- [TASK GOAL]
From top to bottom, retype the data exactly, passing over any picture.
DATA PROVIDED Start Marker
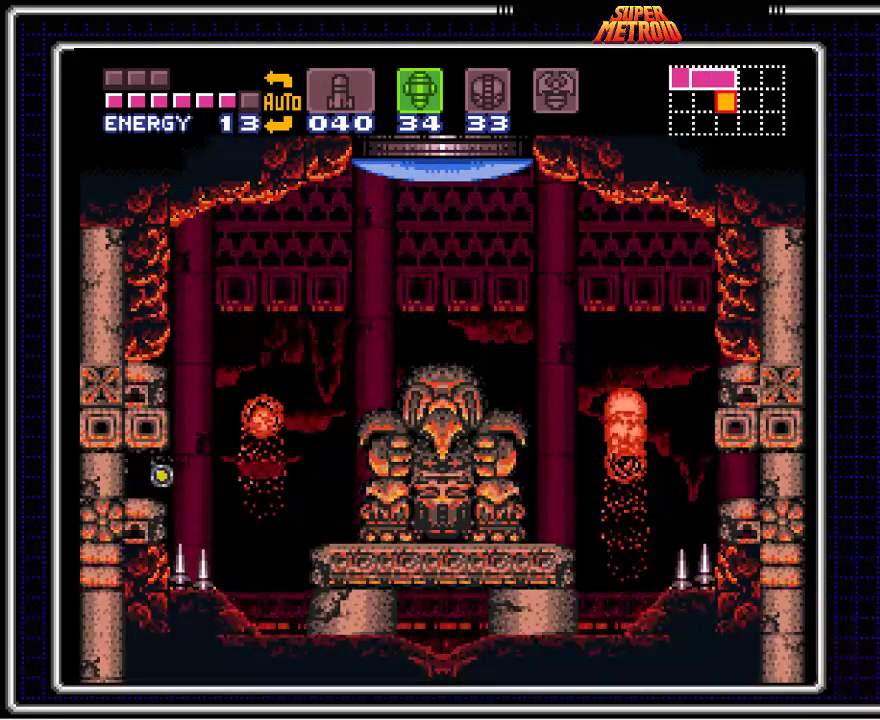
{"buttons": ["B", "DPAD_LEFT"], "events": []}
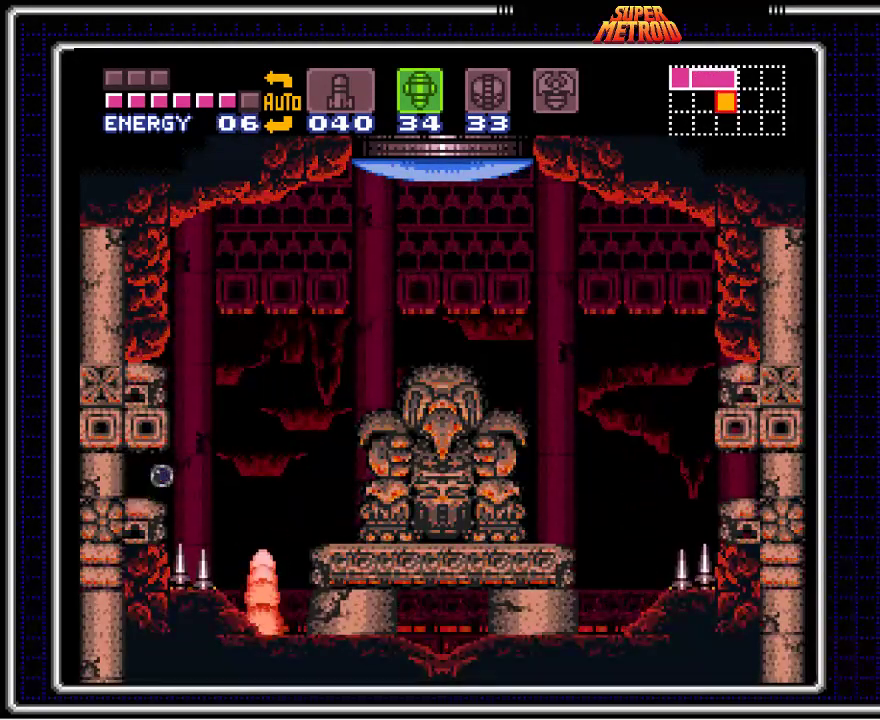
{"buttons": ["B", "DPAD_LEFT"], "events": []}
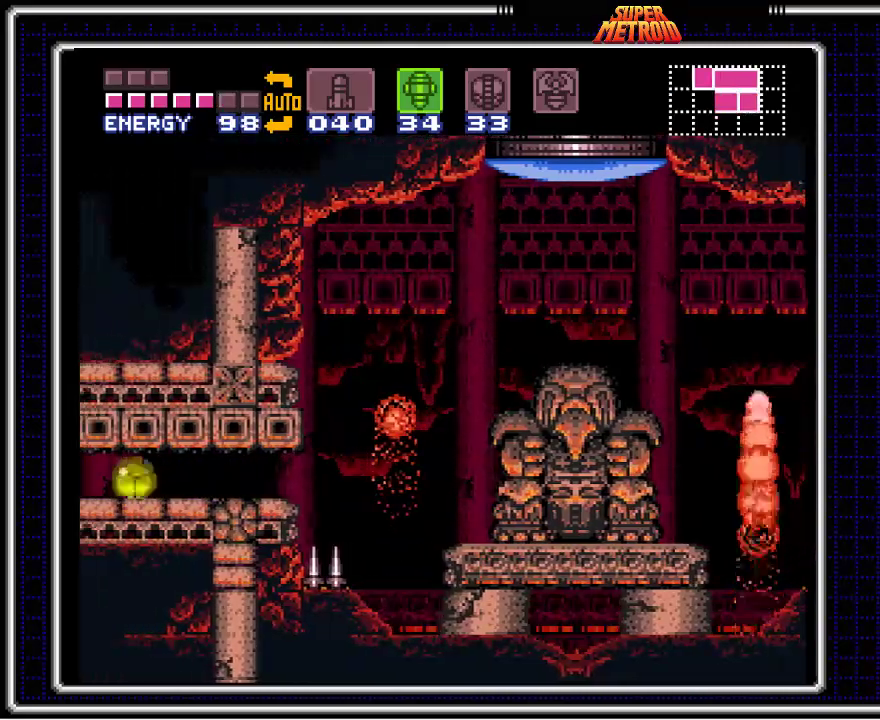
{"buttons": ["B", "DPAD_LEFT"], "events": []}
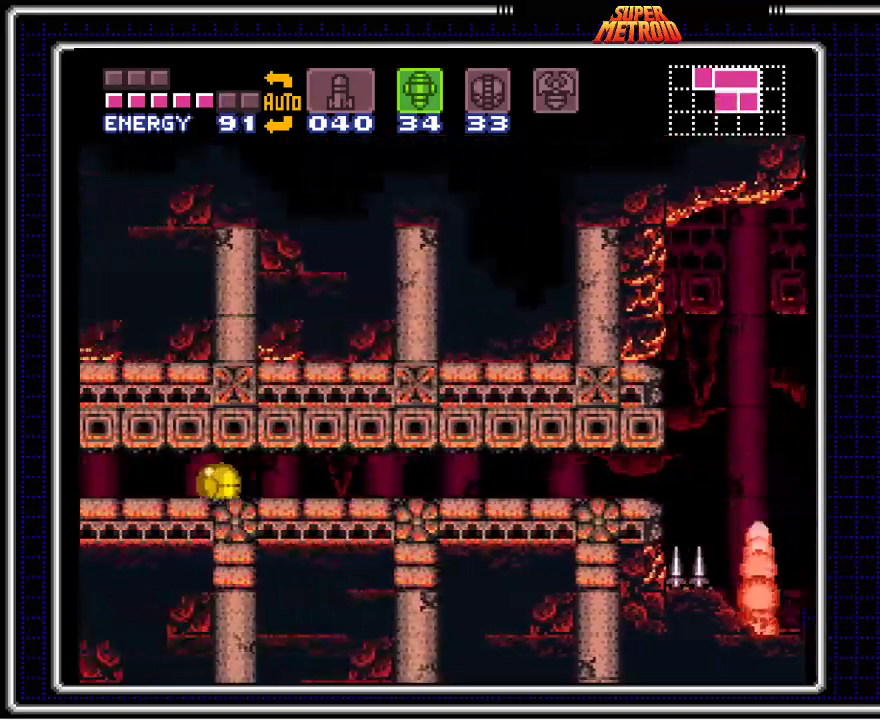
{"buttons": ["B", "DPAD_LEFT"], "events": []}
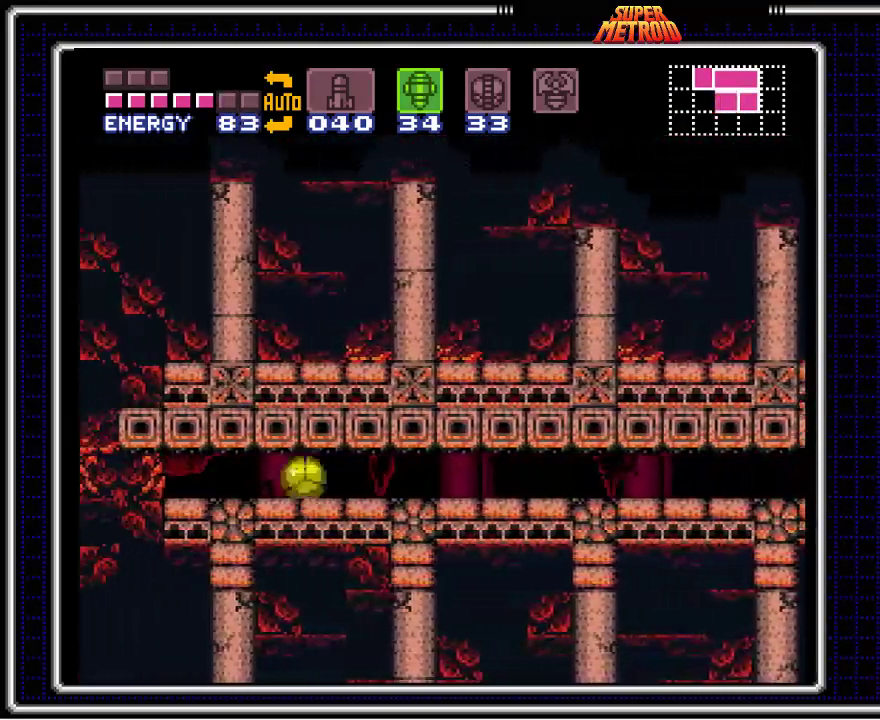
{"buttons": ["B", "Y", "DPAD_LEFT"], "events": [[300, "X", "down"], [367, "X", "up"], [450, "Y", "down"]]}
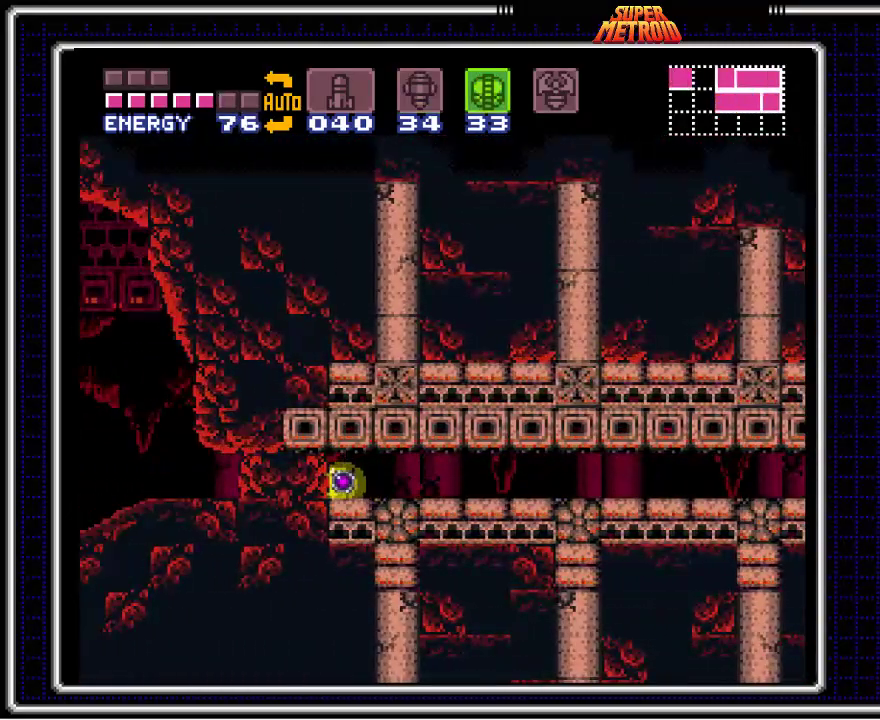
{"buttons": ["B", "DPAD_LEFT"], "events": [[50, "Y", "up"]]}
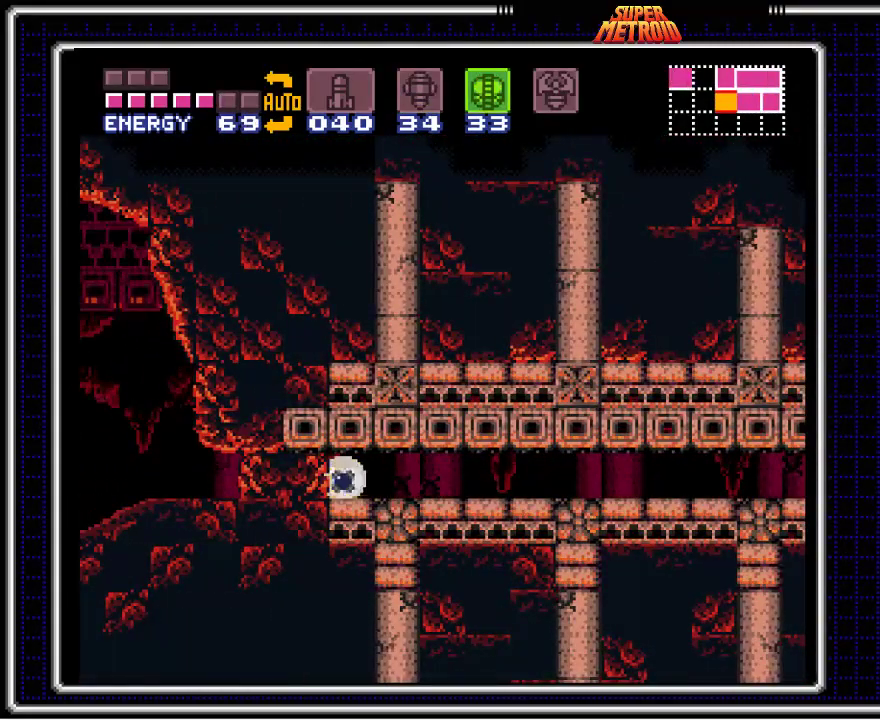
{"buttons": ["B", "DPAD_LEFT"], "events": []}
DATA PROVIDED End Marker
- [RESULT OF THE EXERCISE]
{"buttons": ["B", "DPAD_LEFT"], "events": []}
{"buttons": ["B", "DPAD_LEFT"], "events": []}
{"buttons": ["B", "DPAD_LEFT"], "events": []}
{"buttons": ["B", "DPAD_LEFT"], "events": []}
{"buttons": ["B", "Y", "DPAD_LEFT"], "events": [[300, "X", "down"], [367, "X", "up"], [450, "Y", "down"]]}
{"buttons": ["B", "DPAD_LEFT"], "events": [[50, "Y", "up"]]}
{"buttons": ["B", "DPAD_LEFT"], "events": []}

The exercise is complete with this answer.